#### DOCUMENT PASSAGE

A US$15m sub-sea network connecting Ireland and the UK will begin the process of being laid from Dublin today – the first sub-sea cable laid in 11 years. The network will take 48 hours to lay between north Dublin and Anglesey in Wales.
The network, which comes into being after two and half years of rigorous preparation by CeltixConnect and its owners Sea Fibre Networks, promises to be Europe’s most advanced sub-sea network.
The route between Dublin and Anglesey is the shortest route and will be pivotal in the deployment of latency (speed) -sensitive digital and financial services in Ireland, and thereby vital to future foreign direct investment (FDI) efforts.
A spokesman said the network will be switched on within two days.
“The laying of the cable was planned to begin on Friday but because of stormy seas it had to be postponed until today. It will take just 48 hours to lay. So within two days the network could go live.”
Demand for high-speed fibre
When live, the sub-sea network will reduce 100km off existing sub-sea cables to reduce latency.
The new fibre network will more than double the existing capacity connecting Ireland and the UK.
“CeltixConnect delivers connectivity that is a game changer not only for business and industry but for everyday life on the net,” Diane Hodnett, CEO of Sea Fibre Networks, explained. “Smartphones, Facebook, online gaming and cloud-based services, all of which didn’t exist 10 years ago when the last cables were laid into and out of Ireland and the UK.
“Demand and traffic volumes related to the internet double every two years and legacy networks globally are straining to accommodate the ever-increasing demand. This is evidenced by the massive customer interest we have experienced,” Hodnett said.
The CeltixConnect network will land at East Point Business Park and the IFSC, requiring 5km of terrestrial backhaul before connecting with other fibre networks in Dublin.
It also intersects with the T50 metropolitan area network that links key business districts, data centres and business parks in Dublin.
The cable will land at Anglesey, a recently announced enterprise zone for the energy sector in Wales, and then connects with Manchester, London and onwards to mainland Europe.
Ireland’s Minister for Communications, Energy and Natural Resources Pat Rabbitte, TD, said Ireland’s continued success in attracting digital services’ foreign direct investment is dependent on its ability to deliver on the fundamentals of high=capacity communications infrastructure. “The most critical of which is a modern sub-sea cable capable of transporting content and data in and out of the country securely and at the highest speeds,” he said.

########

SET OF TASKS:
• a. Answer these questions from the article on the Dublin–Anglesey sub-sea cable:
(i) How many hours will the network take to lay?
(ii) By how much will the new fibre network increase the existing capacity connecting Ireland and the UK?
(iii) At which two places will the network land in Dublin?
• b. Continue the article on the Dublin–Anglesey sub-sea cable from its final sentence.

#### SUPPLIED RECORDS

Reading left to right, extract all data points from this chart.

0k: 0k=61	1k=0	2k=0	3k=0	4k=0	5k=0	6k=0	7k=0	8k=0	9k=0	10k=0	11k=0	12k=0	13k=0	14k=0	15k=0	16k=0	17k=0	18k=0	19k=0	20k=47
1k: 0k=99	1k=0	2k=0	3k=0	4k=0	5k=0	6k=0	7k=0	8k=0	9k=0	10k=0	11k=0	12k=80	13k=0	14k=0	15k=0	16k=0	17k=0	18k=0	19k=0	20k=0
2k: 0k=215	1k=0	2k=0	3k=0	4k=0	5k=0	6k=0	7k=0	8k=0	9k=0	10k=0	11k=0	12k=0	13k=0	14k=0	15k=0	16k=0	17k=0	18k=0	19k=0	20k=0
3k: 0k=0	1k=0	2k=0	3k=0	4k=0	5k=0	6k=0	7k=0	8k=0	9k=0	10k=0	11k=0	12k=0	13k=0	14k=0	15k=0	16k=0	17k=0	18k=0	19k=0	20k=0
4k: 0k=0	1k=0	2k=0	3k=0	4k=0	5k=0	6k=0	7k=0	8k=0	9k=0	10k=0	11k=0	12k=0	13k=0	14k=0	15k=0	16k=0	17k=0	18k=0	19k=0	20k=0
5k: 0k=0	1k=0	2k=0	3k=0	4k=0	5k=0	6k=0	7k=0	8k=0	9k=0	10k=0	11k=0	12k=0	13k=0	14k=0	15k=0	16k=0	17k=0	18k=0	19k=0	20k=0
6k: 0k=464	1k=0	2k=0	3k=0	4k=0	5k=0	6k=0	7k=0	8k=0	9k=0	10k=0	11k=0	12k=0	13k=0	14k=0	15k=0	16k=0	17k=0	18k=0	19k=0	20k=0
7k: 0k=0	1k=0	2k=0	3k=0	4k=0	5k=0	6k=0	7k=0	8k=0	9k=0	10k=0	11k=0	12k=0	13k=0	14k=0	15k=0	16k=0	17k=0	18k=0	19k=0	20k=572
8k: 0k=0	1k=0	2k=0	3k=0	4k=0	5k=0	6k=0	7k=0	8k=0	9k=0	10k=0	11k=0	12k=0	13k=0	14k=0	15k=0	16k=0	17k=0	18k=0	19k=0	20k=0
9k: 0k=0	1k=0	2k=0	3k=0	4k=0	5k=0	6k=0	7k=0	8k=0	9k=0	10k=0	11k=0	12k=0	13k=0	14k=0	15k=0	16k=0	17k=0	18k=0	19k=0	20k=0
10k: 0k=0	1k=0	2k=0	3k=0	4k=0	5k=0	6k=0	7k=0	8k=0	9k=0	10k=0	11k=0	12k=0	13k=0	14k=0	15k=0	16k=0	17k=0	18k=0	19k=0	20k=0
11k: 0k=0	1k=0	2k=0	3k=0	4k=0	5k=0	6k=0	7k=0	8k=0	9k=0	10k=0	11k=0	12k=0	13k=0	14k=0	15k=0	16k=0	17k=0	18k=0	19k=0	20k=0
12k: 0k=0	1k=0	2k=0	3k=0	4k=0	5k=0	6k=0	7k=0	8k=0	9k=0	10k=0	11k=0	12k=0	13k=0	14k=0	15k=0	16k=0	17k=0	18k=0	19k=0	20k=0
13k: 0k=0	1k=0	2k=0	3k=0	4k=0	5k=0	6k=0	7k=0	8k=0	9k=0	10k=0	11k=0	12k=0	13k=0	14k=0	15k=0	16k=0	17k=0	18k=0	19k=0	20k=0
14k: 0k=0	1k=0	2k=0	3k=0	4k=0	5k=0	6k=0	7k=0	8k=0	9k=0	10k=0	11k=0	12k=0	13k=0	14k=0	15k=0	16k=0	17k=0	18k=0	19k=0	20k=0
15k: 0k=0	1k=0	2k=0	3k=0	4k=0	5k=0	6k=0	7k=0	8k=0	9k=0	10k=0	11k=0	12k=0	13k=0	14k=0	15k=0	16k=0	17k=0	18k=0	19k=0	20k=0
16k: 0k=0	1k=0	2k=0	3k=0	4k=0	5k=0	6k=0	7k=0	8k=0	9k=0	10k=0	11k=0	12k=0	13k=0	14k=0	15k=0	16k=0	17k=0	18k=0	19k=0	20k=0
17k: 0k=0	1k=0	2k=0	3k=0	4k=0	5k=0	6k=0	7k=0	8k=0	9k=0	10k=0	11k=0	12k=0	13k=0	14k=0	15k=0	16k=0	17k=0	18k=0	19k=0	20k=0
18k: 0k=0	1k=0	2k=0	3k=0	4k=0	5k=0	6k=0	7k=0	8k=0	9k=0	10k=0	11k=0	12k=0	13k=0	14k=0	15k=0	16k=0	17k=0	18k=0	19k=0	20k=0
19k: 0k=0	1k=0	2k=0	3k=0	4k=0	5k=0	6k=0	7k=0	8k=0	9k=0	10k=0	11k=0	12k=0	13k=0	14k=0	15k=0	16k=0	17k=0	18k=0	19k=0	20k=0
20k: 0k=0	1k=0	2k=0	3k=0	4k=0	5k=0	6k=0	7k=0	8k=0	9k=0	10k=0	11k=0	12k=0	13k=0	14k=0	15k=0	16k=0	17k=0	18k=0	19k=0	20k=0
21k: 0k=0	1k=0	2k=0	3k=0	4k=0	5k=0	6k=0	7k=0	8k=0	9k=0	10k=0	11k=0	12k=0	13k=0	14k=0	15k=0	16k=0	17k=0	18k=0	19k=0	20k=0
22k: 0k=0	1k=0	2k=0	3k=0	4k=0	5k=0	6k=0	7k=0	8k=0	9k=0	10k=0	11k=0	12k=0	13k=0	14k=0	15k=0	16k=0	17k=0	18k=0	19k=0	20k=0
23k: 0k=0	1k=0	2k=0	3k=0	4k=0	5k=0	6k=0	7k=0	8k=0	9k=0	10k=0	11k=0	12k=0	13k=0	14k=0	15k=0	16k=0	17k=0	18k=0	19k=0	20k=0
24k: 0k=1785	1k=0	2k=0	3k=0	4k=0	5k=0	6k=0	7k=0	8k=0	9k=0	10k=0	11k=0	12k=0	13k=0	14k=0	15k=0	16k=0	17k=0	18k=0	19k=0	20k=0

########

TASK-BY-TASK OUTPUTS:
• a.
(i) 48 hours
(ii) It will more than double it.
(iii) East Point Business Park and the IFSC

• b.
Expanding the digital world
Demand in the corporate sector is being driven by the mounting adoption of cloud computing, including online business applications , video and online storage and back up. These demand drivers are pushing the expansion of a digital world, founded on a fibre infrastructure of secure, high-capacity communications and highly available data centres. In addition, video-on-demand, IPTV peer-to-peer video and internet video is forecast to represent nearly 90pc of all consumer traffic by 2012.
More than two years of music can pass through each fibre per second, at 72 fibres, that is more than a lifetime of easy listening in a second. Some 28 days of video can go through per second, or the entirety of Wikipedia in the same second.
Welsh Assembly Minister for Business, Enterprise, Technology and Science Edwina Hart described the European sub-sea cable connection as great news for North Wales.
“This investment in such critically important infrastructure can only bring benefits to businesses in the region, providing access to international network connectivity. It is welcomed by the Welsh government and will help make businesses more competitive while such connectivity is always an attraction for inward investment projects. It has the potential to support the development of the Energy Island project on Anglesey, which is also the preferred location for an enterprise zone,” Hart said.